August 2, 2017 at 12:27pm

Followers on Microblog

Today there has been a discussion on Microblog about discovering people to follow on the site. Reading the thread got me to thinking about what I have done while using the platform.

Strategy One

In the beginning it was evident to me that it was gonna be a very quiet place unless I started following people, so their postings would appear in my Home stream. So I clicked on the Discover tab and saw the list of users given there. There were only a very few names that I recognized, such as Leo Laporte and Brent Simmons. How was I to decide who to follow?? I decided that, at least in the beginning, I didn’t care what any of these people were gonna post about. I just wanted to be able to read some posts. So I followed everyone on the Discover list. Now as it turned out, some of these folks very rarely posted anything on Microblog.

Strategy Two

But some did and that gave me something to read. Then some of them would reply to users who were not on the Discover list, so a second strategy evolved. Any time a new name would come up in one of these replies, I would follow the new name. That has given me plenty of people to have a decent amount of activity on the Home stream. All along I figured I could always unfollow people, if I found there was too much activity for me, or there were some with really obnoxious posts, but that has not happened. I’ve never unfollowed anyone and just keep following new people when they appear.

Strategy Three

I used a third strategy for a while. At the bottom of the Discover page there are images, with the user names of the people who posted them. I looked for names I didn’t recognize, clicked on those names, and if I wasn’t already following them, I would immediately follow them. I haven’t done that for a while, I suppose because I’m getting plenty of activity in my Home stream.

Strategy Four

There is a fourth strategy, which I have not yet tried. One active user on Microblog has posted the user names of folks on his own blog who have responded to his postings. I could check this listing for any I don’t yet follow and then follow them. But I have not yet done that.

Comparison to Twitter

Microblog has become an important micro-blogging platform for me. I post directly on the site with my Chrome browser, not as a cross-posting from anywhere else. I have no particular ulterior motive with this. I just wanted to try out a new platform that is independent of the silos. I’ve tried to post things that might be of interest to others, to elevate the mood and inspire, when possible. Mainly I am interested in what I might find on the site.

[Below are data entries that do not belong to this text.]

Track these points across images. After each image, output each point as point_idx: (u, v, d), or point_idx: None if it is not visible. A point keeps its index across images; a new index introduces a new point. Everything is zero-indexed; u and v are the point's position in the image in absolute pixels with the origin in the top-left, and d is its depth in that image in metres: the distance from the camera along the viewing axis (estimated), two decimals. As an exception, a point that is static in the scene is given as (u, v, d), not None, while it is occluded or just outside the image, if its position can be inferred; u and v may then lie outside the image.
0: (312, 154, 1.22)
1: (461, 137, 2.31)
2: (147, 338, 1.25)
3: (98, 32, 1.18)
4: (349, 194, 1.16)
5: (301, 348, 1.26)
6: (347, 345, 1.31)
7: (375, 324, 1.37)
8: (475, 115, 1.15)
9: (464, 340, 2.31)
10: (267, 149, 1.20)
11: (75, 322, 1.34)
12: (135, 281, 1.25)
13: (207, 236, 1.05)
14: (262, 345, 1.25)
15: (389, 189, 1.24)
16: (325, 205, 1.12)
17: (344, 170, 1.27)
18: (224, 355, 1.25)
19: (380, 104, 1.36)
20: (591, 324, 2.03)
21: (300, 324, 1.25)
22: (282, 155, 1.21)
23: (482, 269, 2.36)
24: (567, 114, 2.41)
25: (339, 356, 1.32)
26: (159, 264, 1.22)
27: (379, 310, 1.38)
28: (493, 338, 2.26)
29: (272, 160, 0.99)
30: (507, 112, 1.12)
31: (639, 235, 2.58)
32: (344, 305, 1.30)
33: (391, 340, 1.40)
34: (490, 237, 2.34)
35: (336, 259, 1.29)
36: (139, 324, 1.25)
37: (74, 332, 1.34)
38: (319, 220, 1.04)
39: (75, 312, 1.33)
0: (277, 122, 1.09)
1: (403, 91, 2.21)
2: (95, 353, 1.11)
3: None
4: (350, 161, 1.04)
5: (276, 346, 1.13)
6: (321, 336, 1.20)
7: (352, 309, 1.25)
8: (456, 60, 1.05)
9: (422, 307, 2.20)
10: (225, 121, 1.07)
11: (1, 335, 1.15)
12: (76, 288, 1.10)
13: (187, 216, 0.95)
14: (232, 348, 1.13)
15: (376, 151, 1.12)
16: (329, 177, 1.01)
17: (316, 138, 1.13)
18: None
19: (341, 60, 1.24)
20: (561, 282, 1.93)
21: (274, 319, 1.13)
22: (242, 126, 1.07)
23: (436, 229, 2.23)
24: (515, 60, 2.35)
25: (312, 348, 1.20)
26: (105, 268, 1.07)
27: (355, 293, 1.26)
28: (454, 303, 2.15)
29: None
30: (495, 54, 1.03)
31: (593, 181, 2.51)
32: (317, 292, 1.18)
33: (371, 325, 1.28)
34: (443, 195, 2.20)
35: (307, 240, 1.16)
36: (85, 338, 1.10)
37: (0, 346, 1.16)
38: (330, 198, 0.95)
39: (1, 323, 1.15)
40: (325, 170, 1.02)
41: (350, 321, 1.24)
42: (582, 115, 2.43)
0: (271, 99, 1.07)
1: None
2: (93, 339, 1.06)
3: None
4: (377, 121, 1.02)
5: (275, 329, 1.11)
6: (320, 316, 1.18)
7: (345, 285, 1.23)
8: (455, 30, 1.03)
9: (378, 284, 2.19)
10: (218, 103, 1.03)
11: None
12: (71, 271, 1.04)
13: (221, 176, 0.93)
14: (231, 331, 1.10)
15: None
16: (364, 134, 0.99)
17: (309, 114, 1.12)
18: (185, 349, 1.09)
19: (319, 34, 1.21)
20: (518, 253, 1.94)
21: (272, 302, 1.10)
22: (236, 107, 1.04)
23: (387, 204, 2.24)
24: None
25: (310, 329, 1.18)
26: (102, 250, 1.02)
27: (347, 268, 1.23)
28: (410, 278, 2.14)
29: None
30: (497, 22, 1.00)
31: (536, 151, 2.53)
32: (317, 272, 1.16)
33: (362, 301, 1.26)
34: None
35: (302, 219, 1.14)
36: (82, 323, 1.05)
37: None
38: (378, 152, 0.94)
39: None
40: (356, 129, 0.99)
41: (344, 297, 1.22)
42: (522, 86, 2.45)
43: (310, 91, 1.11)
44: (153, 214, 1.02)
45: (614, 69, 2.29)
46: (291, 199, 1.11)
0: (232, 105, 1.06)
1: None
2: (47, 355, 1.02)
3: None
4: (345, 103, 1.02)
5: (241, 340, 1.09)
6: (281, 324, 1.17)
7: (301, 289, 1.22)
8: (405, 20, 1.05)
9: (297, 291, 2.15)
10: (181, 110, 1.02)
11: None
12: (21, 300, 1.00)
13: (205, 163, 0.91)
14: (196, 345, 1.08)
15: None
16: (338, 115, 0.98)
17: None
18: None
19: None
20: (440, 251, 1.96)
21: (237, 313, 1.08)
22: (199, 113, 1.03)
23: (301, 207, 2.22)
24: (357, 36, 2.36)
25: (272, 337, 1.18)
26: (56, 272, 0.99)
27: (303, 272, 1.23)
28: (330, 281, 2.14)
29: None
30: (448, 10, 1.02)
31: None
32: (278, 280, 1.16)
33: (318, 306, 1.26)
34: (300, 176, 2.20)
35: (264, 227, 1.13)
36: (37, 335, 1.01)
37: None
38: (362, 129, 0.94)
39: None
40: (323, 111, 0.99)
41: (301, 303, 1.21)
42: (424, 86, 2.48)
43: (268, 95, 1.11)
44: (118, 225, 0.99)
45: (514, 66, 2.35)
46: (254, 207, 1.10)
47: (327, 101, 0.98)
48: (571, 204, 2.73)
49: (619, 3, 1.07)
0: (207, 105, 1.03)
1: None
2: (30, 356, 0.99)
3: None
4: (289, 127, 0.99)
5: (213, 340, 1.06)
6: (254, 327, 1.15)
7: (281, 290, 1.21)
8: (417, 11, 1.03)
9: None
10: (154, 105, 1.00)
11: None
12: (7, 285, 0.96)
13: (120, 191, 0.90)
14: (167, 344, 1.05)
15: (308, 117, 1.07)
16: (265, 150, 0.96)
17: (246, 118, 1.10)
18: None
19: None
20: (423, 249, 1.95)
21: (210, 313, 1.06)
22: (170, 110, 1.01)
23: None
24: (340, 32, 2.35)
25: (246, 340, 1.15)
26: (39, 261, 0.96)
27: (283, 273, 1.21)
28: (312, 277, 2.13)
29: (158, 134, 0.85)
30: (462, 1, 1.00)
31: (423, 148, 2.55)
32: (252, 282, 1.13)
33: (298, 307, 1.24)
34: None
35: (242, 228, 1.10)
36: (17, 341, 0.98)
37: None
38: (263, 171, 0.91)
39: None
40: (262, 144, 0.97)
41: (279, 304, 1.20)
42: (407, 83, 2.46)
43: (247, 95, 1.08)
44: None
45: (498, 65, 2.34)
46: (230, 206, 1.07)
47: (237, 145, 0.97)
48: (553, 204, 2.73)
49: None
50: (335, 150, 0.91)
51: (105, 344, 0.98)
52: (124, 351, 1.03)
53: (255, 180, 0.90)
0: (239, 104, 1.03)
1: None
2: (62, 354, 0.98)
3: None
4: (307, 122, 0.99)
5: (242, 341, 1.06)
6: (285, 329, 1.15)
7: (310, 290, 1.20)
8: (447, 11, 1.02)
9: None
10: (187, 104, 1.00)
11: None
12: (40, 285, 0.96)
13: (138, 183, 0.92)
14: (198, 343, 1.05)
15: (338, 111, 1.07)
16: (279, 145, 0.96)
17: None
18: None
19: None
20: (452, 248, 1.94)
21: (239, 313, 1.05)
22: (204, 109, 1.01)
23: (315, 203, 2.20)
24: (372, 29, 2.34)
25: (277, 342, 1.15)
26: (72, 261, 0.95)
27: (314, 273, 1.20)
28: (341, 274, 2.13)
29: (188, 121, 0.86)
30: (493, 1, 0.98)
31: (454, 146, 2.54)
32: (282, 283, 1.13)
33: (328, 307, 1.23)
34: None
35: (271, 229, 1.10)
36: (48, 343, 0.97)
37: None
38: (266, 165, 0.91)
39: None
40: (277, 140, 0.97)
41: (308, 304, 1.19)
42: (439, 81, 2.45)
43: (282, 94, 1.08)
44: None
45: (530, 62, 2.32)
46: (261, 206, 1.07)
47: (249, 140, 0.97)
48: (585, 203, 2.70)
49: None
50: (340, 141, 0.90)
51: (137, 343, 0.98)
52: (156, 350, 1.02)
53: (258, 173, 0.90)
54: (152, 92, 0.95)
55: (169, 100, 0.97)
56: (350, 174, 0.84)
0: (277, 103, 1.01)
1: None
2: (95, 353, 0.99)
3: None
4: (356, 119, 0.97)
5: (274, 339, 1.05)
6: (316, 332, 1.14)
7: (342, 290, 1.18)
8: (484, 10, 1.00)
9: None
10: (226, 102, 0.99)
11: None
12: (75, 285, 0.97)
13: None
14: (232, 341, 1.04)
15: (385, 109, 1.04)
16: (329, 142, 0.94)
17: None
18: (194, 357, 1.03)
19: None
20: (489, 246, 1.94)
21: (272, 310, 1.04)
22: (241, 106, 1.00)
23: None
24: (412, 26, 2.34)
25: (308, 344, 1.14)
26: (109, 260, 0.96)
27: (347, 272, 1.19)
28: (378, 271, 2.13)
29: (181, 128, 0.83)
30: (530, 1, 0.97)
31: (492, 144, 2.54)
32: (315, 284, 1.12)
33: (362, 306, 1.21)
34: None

By contrast the game for many people on Twitter seems to be to be interesting, in fact, to be as interesting as possible, or at least noticed! Twitter supplies a scoreboard for that, with displays of the number of likes and retweets on individual postings and an overall score of how many people each user is following and how many people are following them. It makes it very obvious for a Complete Unknown like me to be spotted right away as just that, an unknown user and not a very popular one either. I find that whole game uninteresting. In Dylan’s words, I just get bored.

Twitter discourages my Microblog strategy of following everyone, because there is a limit to how many folks you can follow there, in comparison to how many people follow you. So I have always tried to keep those two scores fairly balanced. I’ve noticed many Twitter users game this regularly. They will come along and follow me. If I don’t follow them back fairly promptly, they will unfollow me. Clearly they have no real interest in anything I might post. They just want to beef up their following scores. I’m just someone who might help their scores. It’s fine with me if they go away.

There are no visible scores on Microblog. This is a very good thing. It means I can just concentrate on posting things others might find interesting and then being interested in things I might find posted by others. There’s no way to tell who’s popular, nor a way to game a system to look more popular. I hope that doesn’t change.

Update

Des Paroz was the first to comment upon this article, by posting one of his own on his blog, which made for a red letter day for me, especially when he used the words real gold in his comments! Then Colin Walker also wrote some very kind words about my article. Unfortunately I can’t find those right now. I think they might have been posted on Microblog, rather than his own blog and there is no search function to find things on Microblog. This is all so new to me that it did not occur to me to update my article with these comments, before it was too late to find them.

Then Jack Baty posted his own ideas about this subject on his own blog and then blew my mind with several comments made on Microblog appearing at the bottom of his posting, capped off with a webmention from Colin Devroe, who had replied to a comment I had posted on an article he did about my article on Webmentions. Are you following all of this??